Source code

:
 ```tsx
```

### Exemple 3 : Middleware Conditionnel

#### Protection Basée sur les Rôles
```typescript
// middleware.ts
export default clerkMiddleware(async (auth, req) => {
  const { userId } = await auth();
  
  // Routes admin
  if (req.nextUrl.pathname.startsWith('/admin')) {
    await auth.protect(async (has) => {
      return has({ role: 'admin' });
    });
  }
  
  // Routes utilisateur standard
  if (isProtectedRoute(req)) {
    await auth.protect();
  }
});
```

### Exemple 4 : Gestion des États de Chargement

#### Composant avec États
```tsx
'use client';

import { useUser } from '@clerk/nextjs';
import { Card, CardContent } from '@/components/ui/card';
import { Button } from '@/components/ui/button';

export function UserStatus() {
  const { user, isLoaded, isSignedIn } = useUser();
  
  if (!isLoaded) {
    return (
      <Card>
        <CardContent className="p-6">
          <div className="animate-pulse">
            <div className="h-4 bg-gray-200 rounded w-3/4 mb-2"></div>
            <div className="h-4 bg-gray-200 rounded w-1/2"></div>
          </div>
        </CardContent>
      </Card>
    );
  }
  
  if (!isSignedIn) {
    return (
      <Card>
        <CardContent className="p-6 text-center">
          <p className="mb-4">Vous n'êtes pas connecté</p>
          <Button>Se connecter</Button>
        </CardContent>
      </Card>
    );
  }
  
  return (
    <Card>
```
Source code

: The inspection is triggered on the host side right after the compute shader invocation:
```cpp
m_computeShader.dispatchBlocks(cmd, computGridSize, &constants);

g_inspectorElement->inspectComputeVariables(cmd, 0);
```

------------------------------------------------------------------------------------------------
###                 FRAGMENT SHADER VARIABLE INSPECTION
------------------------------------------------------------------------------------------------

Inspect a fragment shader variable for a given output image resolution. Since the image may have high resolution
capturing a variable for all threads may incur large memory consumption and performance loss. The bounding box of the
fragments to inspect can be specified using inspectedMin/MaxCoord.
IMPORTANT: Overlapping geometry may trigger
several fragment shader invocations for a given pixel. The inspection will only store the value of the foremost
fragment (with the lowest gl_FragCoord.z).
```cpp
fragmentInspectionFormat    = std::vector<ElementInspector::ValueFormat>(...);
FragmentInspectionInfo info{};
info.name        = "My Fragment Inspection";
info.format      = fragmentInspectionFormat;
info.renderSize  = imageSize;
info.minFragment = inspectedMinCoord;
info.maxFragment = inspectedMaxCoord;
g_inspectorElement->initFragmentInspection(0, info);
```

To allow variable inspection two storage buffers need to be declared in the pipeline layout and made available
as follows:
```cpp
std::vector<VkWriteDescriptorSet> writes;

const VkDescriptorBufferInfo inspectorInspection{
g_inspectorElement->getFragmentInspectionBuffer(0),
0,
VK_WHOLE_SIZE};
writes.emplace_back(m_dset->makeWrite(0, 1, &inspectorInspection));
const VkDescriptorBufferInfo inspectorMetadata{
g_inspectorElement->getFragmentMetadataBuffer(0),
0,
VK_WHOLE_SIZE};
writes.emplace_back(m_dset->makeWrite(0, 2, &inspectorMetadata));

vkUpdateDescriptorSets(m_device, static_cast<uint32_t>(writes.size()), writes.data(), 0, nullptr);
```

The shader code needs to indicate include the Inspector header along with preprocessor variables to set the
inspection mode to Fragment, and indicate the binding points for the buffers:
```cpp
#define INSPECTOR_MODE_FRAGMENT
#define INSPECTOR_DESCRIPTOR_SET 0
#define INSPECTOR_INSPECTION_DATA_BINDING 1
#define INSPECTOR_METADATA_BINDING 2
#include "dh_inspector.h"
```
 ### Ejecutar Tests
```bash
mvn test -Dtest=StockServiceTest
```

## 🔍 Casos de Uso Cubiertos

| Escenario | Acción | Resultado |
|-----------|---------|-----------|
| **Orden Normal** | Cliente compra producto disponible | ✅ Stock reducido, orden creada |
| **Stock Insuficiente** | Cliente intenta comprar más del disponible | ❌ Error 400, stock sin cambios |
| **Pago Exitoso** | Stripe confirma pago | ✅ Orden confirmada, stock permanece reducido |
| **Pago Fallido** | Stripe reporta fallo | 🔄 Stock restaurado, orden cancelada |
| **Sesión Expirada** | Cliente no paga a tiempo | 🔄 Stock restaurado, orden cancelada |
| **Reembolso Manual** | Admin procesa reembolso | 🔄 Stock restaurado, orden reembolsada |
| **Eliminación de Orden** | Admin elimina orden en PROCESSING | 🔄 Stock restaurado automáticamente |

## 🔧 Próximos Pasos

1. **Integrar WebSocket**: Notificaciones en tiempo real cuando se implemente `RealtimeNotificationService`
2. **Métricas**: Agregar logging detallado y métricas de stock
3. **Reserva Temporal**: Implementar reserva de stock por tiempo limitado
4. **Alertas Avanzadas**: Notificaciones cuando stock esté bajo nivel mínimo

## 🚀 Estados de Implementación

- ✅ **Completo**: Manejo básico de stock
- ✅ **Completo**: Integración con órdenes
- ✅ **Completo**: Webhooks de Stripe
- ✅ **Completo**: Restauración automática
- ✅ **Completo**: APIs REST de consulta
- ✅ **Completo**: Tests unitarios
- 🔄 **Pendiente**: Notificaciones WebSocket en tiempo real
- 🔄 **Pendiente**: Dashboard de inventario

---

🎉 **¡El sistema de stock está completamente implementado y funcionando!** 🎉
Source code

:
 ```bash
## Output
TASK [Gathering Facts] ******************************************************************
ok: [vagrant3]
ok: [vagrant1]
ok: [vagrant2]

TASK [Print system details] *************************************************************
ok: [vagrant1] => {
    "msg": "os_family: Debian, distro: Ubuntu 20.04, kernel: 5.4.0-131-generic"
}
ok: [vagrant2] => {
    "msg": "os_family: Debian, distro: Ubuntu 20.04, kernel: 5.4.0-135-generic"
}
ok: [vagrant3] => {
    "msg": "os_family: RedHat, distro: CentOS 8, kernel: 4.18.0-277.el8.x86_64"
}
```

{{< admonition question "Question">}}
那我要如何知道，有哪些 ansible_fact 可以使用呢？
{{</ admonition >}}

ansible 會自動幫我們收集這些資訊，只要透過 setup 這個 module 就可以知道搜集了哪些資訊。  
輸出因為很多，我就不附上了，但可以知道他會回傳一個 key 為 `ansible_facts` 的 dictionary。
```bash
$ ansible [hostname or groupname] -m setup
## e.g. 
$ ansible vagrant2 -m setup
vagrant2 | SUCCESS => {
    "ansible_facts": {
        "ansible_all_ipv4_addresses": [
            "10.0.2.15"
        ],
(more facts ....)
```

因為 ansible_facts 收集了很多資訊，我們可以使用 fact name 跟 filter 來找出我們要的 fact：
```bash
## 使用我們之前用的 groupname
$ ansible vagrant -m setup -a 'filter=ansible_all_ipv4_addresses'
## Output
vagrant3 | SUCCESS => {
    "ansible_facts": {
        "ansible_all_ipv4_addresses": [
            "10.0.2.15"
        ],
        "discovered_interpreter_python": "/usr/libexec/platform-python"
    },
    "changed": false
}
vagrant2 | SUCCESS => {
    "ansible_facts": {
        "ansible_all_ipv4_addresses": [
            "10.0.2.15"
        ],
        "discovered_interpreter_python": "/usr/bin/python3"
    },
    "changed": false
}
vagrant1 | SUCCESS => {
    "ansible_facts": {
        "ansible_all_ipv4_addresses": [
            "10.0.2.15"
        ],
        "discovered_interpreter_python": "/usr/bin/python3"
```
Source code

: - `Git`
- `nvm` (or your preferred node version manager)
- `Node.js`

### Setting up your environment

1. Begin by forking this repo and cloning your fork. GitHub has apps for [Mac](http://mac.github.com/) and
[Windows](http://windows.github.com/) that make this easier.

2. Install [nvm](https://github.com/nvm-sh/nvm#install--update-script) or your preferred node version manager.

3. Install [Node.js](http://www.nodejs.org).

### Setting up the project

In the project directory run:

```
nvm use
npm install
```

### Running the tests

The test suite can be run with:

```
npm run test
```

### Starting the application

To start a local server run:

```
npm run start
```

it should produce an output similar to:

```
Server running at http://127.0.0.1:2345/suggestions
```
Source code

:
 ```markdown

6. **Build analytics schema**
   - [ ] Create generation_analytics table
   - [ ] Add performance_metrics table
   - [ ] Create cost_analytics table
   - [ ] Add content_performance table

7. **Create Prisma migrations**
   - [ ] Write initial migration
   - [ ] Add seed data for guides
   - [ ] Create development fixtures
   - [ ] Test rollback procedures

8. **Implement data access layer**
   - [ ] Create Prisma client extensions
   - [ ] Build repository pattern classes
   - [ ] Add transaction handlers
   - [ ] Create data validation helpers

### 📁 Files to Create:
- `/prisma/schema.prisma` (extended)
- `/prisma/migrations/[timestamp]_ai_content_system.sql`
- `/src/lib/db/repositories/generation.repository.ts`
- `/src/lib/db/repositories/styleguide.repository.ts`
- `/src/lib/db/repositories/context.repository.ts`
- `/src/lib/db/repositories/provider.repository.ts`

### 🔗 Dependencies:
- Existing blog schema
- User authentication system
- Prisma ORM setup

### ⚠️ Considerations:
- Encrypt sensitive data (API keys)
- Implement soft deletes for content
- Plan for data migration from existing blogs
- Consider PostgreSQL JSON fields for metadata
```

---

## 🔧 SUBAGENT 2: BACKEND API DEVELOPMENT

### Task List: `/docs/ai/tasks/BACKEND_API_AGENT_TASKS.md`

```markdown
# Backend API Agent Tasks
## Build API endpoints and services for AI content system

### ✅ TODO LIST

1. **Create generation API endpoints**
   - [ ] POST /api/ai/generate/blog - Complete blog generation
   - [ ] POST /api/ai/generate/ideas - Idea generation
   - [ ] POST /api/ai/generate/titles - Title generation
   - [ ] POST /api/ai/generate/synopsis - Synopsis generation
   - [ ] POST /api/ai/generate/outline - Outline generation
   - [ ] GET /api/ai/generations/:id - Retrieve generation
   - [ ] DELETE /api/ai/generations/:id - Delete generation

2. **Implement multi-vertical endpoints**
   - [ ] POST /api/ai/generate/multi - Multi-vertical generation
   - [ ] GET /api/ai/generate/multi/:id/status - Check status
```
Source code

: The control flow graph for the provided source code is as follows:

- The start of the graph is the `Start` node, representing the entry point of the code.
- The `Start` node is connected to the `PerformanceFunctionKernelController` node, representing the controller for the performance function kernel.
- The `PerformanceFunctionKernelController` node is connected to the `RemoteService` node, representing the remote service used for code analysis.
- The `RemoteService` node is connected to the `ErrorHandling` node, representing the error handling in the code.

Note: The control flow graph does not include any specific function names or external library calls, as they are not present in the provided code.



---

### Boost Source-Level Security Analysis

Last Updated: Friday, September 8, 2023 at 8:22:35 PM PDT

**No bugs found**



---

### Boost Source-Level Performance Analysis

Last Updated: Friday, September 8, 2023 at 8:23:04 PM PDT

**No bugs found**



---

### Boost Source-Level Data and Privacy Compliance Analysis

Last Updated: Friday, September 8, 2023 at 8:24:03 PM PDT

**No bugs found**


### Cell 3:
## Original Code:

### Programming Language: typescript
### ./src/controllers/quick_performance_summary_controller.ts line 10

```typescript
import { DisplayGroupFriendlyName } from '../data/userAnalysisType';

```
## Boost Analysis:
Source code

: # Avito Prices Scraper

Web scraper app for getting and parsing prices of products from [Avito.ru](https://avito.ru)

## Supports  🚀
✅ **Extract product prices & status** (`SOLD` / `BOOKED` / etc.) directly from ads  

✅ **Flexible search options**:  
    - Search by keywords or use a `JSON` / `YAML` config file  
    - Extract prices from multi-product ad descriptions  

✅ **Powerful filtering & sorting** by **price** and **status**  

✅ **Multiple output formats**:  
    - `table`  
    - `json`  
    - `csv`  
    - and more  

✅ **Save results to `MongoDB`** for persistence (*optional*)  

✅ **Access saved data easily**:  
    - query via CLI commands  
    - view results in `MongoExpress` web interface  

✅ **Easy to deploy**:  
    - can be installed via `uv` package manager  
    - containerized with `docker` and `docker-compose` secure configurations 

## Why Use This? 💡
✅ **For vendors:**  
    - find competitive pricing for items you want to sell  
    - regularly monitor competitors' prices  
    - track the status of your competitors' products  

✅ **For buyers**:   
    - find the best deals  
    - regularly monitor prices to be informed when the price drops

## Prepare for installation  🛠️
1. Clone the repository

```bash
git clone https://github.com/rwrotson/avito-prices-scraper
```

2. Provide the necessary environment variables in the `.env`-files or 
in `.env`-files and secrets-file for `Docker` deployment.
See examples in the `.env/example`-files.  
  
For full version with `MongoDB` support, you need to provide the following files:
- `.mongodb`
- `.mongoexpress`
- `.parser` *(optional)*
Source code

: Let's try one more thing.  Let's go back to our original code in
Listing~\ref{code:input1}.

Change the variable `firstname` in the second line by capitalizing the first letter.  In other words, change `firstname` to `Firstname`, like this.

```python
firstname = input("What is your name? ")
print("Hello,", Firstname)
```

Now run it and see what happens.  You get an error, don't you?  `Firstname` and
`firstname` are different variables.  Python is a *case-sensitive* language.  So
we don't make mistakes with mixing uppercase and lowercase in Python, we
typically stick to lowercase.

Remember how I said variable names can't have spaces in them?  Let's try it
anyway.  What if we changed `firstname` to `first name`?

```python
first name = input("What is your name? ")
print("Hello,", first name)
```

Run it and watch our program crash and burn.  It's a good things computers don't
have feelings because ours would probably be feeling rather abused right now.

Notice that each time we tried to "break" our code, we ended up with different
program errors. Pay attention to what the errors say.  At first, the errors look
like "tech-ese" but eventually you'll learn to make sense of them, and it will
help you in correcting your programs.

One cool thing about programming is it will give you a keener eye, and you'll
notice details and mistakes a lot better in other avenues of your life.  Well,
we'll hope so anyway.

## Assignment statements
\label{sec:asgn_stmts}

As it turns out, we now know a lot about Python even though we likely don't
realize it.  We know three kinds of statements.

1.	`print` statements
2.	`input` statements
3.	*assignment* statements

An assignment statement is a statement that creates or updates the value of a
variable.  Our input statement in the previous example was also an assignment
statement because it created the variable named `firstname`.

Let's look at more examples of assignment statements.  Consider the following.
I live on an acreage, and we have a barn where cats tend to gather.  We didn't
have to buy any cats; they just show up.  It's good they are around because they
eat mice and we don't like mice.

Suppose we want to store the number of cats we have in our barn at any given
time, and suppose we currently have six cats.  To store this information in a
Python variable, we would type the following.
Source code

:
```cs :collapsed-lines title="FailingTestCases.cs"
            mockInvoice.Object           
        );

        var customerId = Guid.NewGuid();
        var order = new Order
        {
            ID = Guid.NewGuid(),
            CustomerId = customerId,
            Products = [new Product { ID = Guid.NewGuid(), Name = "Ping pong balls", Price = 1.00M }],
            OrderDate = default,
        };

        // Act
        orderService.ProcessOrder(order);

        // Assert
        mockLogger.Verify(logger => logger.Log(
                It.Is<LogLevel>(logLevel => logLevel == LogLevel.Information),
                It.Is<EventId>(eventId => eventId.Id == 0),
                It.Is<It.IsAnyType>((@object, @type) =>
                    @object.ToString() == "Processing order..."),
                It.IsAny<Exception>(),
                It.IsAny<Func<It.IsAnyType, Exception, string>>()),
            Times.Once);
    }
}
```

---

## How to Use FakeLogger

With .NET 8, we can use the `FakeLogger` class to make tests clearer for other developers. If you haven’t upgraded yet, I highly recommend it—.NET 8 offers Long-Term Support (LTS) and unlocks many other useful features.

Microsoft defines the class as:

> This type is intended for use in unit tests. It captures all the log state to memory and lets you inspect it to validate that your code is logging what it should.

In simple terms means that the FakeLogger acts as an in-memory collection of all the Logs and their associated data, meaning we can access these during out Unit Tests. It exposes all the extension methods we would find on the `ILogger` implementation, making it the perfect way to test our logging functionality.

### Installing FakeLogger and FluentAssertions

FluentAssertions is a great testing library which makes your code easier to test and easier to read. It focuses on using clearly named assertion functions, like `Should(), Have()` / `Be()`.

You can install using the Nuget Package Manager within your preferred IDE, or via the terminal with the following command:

Activity.
From the records above, transcribe exactly the run of lines that opens with the line holding "- track the" and closes with the line holding "See examples in", both included.

Task result.
    - track the status of your competitors' products  

✅ **For buyers**:   
    - find the best deals  
    - regularly monitor prices to be informed when the price drops

## Prepare for installation  🛠️
1. Clone the repository

```bash
git clone https://github.com/rwrotson/avito-prices-scraper
```

2. Provide the necessary environment variables in the `.env`-files or 
in `.env`-files and secrets-file for `Docker` deployment.
See examples in the `.env/example`-files.  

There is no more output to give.